Imura Tadashi, Wada Hiroki, Matsui Motoya, Hotta Naoki, Mano Tomoo
Division of Central Clinical Laboratory, Nara Medical University, Japan.
Department of Rehabilitation Medicine, Nara Medical University, Japan.
J Phys Ther Sci. 2023 May;35(5):395-398. doi: 10.1589/jpts.35.395. Epub 2023 May 1.
[Purpose] We describe a new method of functional electrical stimulation therapy for severe hemiparesis. Conventional functional electrical stimulation of the lower legs has limited applications. It is only suitable for patients who can monitor their muscle contractions, and it has complicated equipment installation procedures. [Participant and Methods] The participant was a male in his 40s with severe motor paralysis following brain surgery. We monitored the participant's healthy side using the external assist mode of an Integrated Volitional Control Electrical Stimulation (IVES OG Giken, Okayama, Japan) system while forcibly contracting the paralyzed side. The participant received this new functional electrical stimulation therapy five times per week. [Results] Two weeks after initiation of therapy, paralysis was noticeably improved, and motor function was maintained for approximately 1 year. [Conclusion] The outcomes of this case suggest that the addition of forced contraction therapy, mirror therapy, and repetitive exercise therapy to regular physical therapy may be beneficial. This treatment method may also be useful in postoperative patients with central motor palsy and no muscle contraction ability.

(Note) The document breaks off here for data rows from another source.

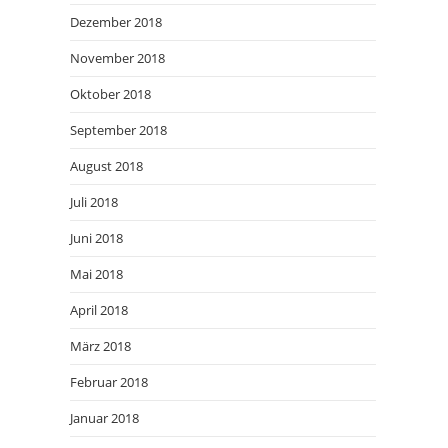
Dezember 2018
November 2018
Oktober 2018
September 2018
August 2018
Juli 2018
Juni 2018
Mai 2018
April 2018
März 2018
Februar 2018
Januar 2018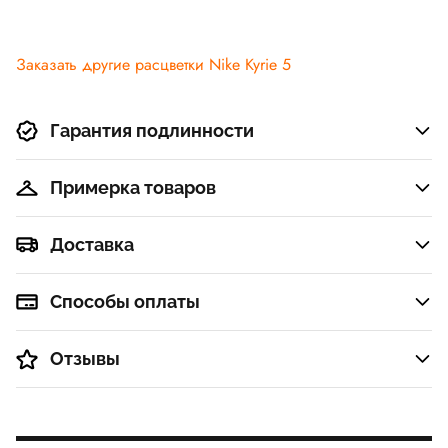
Заказать другие расцветки Nike Kyrie 5
Гарантия подлинности
Примерка товаров
Доставка
Способы оплаты
Отзывы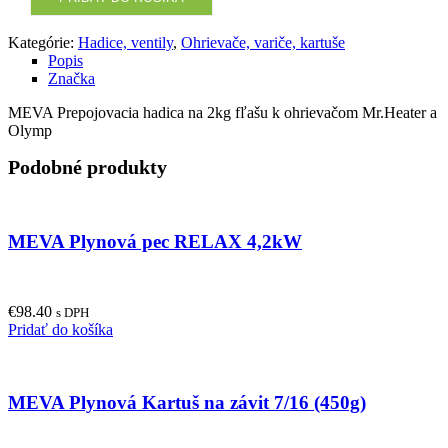
Kategórie:
Hadice, ventily
,
Ohrievače, variče, kartuše
Popis
Značka
MEVA Prepojovacia hadica na 2kg fľašu k ohrievačom Mr.Heater a
Olymp
Podobné produkty
MEVA Plynová pec RELAX 4,2kW
€
98.40
s DPH
Pridať do košíka
MEVA Plynová Kartuš na závit 7/16 (450g)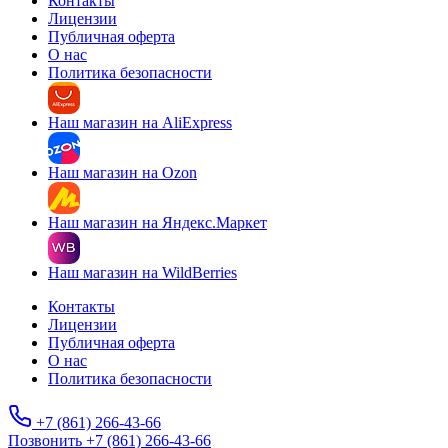
Контакты
Лицензии
Публичная оферта
О нас
Политика безопасности
Наш магазин на AliExpress
Наш магазин на Ozon
Наш магазин на Яндекс.Маркет
Наш магазин на WildBerries
Контакты
Лицензии
Публичная оферта
О нас
Политика безопасности
+7 (861) 266-43-66
Позвонить +7 (861) 266-43-66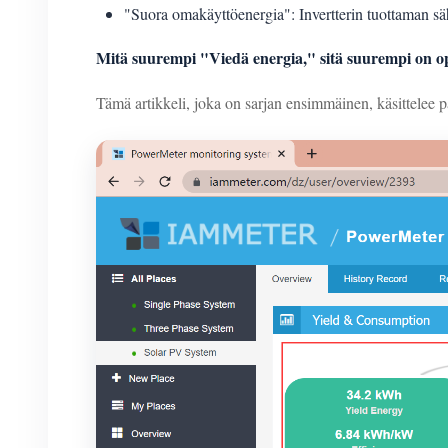
"Suora omakäyttöenergia": Invertterin tuottaman s
Mitä suurempi "Viedä energia," sitä suurempi on op
Tämä artikkeli, joka on sarjan ensimmäinen, käsittele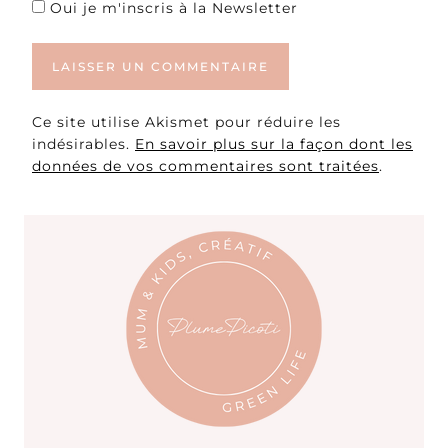
Oui je m'inscris à la Newsletter
Ce site utilise Akismet pour réduire les
indésirables.
En savoir plus sur la façon dont les
données de vos commentaires sont traitées
.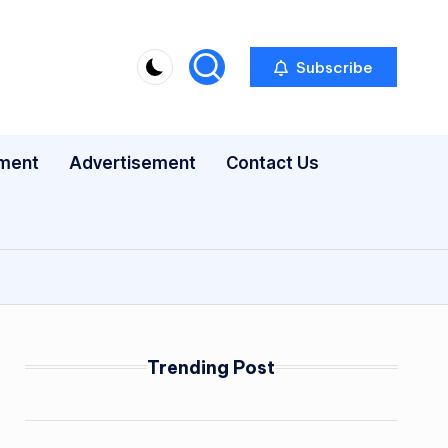
Subscribe
nment
Advertisement
Contact Us
Trending Post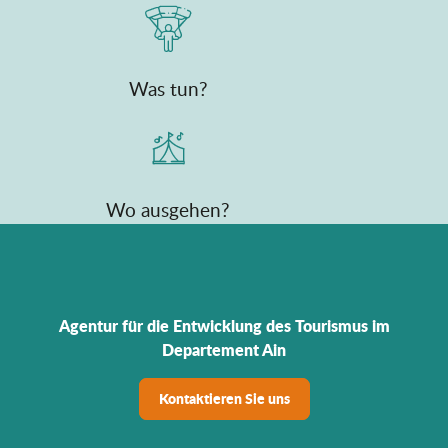
Was tun?
Wo ausgehen?
Agentur für die Entwicklung des Tourismus im
Departement Ain
Kontaktieren Sie uns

[目的] 我们描述了一种用于严重偏瘫的功能性电刺激疗法的新方法。传统的小腿功能性电刺激应用有限。它仅适用于能够监测自身肌肉收缩的患者,并且设备安装程序复杂。[参与者与方法] 参与者是一名40多岁的男性,脑部手术后出现严重运动麻痹。我们使用集成意志控制电刺激(IVES OG Giken,日本冈山)系统的外部辅助模式监测参与者的健康侧,同时强制收缩麻痹侧。参与者每周接受5次这种新的功能性电刺激疗法。[结果] 治疗开始两周后,麻痹明显改善,运动功能维持了约1年。[结论] 该病例的结果表明,在常规物理治疗中增加强制收缩疗法、镜像疗法和重复运动疗法可能有益。这种治疗方法也可能对术后患有中枢性运动麻痹且无肌肉收缩能力的患者有用。